Bunun nedeni kişisel beklentiler mi, toplumsal beklentiler mi bilemiyorum ama kime dokunsan siyasilere veryansın ediyor.
Siyasetçilere küsen küsene…
Küskünlüklerin nedeni ise seçilmişlerin seçim boyunca kendileriyle sokak sokak gezerek oy toplayan seçmeni, yakınlarını, dostlarını ve yoldaşlarını unutması…
Siyasetçiler, ‘nasılsa herkesle işi bitti’ gibi davranıyor.
Siyasilerin o gülen yüzlerinde şimdi sıkılganlık, kızgınlık ve kırgınlık var.
Siyasetçilere ulaşmada ciddi sorunlar var.
Bir iki siyasetçi hariç, tümü ile iletişim yolları kapanmış.
Çoğunluğunun yaptığı tek şey, çarşı pazara bir tur atıp dert dinler gibi yapmak…
Kendilerine yakın bir iki STK’ya ziyarette bulunmak, sosyal medyada paylaşımlar yapmak…
Hesap verebilirlik, şeffaflık, talep ve ihtiyaçları karşılamaktan uzak her biri...
Böyle devam ederse Batmanlıların siyasete ilgisi, günden güne azalacaktır.
Siyasilerin performansı gittikçe düşüyor.
Etraflarını saran çıkar çemberi ise seçmen ve siyasilerin arasındaki duvarı yükseltiyor.
Bu da ciddi manada küskünlüklere neden oluyor.
Siyasete küslüğün diğer bir nedeni de milletvekili ve belediye başkanlarının halka sadece dar kapsamda hizmet vermeleri ve iletişimde bulunmalarıdır.
Siyasetçiler, siyaseti gittikçe halktan kopuk bir hale getiriyor.
Sivil toplum örgütleri arasına ayırım konulması, vatandaşa siyasi kimliğine göre muamele yapılması, ciddi bir sorun…

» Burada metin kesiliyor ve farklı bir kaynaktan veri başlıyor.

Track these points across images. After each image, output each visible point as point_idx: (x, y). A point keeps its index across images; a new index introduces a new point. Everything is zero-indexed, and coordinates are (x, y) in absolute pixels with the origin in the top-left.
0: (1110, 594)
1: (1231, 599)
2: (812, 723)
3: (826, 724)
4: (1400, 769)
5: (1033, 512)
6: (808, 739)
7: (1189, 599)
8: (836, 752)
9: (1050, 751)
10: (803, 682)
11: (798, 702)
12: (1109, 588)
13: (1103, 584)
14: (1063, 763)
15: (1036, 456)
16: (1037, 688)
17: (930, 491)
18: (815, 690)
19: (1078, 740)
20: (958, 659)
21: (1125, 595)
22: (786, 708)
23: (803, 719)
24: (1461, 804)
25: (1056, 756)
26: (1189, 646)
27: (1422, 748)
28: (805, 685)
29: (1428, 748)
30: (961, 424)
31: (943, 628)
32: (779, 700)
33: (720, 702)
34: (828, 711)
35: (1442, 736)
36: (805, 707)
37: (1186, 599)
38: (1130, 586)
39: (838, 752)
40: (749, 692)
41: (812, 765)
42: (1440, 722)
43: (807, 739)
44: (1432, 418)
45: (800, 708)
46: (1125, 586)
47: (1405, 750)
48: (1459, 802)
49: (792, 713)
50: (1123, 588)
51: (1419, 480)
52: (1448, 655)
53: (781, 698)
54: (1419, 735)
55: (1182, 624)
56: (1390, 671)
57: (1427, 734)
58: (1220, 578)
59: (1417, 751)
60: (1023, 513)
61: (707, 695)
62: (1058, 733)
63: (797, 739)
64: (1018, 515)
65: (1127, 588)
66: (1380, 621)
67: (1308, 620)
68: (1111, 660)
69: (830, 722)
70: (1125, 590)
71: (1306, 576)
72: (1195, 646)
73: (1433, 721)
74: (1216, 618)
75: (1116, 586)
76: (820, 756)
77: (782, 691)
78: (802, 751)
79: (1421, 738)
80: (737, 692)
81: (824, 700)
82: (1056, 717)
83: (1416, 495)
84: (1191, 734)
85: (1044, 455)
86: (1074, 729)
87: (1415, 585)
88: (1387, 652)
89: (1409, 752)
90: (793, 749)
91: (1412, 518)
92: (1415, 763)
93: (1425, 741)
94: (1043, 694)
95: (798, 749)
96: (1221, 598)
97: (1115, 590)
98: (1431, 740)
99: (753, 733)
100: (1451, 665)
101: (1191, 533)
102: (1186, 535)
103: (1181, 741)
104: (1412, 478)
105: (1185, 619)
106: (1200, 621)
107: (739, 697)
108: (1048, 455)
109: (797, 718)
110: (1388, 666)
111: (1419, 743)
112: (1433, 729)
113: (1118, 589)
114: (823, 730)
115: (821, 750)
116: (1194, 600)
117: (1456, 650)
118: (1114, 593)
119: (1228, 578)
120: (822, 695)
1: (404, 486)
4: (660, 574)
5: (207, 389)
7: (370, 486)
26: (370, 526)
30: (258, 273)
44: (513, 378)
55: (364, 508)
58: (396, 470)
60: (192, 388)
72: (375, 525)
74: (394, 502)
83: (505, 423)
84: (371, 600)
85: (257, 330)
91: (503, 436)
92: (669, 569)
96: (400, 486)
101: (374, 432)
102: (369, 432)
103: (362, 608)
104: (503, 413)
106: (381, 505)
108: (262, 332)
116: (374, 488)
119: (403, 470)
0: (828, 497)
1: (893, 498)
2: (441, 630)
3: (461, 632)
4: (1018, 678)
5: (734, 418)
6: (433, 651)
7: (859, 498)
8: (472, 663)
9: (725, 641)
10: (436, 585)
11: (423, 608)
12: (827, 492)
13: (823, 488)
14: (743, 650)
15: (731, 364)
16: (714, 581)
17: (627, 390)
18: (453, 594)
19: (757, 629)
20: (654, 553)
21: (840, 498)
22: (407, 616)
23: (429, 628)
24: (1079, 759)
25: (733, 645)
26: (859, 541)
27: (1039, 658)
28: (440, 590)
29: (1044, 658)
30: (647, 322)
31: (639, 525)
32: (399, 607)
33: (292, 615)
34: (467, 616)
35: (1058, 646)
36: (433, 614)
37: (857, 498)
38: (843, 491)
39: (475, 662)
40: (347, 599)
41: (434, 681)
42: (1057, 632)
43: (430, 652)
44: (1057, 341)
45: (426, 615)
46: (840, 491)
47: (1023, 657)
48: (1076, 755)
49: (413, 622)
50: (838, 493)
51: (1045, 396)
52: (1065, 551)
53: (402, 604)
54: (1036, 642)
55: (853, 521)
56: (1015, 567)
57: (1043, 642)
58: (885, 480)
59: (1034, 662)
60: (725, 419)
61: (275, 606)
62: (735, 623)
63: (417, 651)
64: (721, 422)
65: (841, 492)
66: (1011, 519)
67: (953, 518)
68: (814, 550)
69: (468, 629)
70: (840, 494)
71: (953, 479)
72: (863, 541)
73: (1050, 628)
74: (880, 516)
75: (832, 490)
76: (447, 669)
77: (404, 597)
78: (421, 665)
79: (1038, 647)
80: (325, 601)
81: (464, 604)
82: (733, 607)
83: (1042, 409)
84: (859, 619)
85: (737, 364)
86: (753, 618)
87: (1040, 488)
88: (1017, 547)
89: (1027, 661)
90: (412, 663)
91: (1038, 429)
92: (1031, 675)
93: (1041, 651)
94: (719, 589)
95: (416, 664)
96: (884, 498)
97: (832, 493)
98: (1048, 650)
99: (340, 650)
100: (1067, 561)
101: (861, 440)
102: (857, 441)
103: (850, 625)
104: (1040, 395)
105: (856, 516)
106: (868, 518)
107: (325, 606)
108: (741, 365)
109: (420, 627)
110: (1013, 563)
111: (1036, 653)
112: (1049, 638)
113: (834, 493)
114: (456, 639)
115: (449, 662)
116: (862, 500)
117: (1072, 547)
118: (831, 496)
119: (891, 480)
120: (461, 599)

İradesini teslim ettiği siyasetçiye yüz çeviren seçmen, küskünlüğün nedenini ise performans düşüklüğüne bağlıyor.
Mevki, makam, koruma, özel araçlar, şoförler ve yalakalar yüzünden neredeyse değişmeyen siyasetçi yok.
Seçilmişlerden kimisi ‘vatandaş kendisini çok rahatsız ediyor’ diye telefonuna cevap vermiyor, kimisi de telefon numarasını değiştirdi.

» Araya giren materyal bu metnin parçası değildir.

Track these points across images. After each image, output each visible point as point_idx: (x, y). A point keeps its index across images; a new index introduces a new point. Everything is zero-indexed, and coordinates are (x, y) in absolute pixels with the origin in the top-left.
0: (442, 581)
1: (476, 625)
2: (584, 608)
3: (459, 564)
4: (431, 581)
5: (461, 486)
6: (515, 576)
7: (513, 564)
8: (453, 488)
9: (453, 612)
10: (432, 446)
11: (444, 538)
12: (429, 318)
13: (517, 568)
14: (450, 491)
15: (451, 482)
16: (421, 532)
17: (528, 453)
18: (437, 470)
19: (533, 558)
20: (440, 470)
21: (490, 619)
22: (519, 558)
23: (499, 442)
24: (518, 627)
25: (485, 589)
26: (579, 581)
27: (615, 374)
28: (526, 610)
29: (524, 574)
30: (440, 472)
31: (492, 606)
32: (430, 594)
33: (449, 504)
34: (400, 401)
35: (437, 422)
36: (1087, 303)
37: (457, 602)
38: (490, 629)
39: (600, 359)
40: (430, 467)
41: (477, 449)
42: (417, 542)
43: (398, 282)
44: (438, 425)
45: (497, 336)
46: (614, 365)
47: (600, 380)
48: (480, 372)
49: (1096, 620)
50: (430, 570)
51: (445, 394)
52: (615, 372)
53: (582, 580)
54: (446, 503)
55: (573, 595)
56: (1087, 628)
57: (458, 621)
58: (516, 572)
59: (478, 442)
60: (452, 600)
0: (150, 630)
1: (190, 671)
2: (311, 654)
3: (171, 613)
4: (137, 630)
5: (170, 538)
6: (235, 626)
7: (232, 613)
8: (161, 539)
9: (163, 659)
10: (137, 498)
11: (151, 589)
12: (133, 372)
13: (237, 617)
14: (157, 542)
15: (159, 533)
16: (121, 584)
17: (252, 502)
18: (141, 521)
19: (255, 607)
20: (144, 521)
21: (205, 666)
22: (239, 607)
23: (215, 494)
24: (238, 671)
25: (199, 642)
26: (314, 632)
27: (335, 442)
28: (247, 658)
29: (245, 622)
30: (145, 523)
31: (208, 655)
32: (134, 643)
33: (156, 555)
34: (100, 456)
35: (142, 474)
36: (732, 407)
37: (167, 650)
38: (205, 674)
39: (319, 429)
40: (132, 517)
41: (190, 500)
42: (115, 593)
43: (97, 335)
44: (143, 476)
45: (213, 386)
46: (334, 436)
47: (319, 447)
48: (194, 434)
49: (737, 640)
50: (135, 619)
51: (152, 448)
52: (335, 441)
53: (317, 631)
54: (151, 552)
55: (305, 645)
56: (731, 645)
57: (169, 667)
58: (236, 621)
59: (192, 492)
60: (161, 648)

Hangi birine sorsan ‘çok yoruluyorum, yetişmiyorum’ diyor.
Madem yorulacaktınız ve çabucak bıkacaktınız neden siyasete girdiniz?
Siyasette seçildiniz mi ‘yoruldum, bıktım’ deme şansınız yoktur.
Partili partisiz, her yurttaşa ayırım yapmaksızın cevap olmak zorundasınız.
Bırakın herkesi, kendi yandaş ve destekçilerine bile cevap olamayanlar var.
Bu nedenle siyasette küsme rüzgarı esiyor.
Bu durum, mevcut seçilmişlerden hiç birine yaramayacak gibi görünüyor.
Vatandaşın siyasilere küstüğü en çok nereden belli oluyor biliyor musunuz?
Birincisi, seçilmişlerin düzenlediği etkinlikler ve basın açıklamalarına katılım çok az.
Halk, merkezi ve yerel hizmetleri yetersiz buluyor.
Batman’un kronikleşmiş madde bağımlılığı, işsizlik, intihar, ücretsiz sağlığa erişim ve çevre sorunları henüz çözülmüş durumda değil.
Siyasilerin verdiği mesaj ve çağrılar, toplum nazarında yeteri kadar destek bulmuyor.
Seçilmişlere ulaşmanın çok zor olması…
Bunun gibi daha bir çok nedeni saymak mümkün.
Bütün bu sebeplerden ötürü siyasetçilere küsenlerin sayısı günden güne artıyor.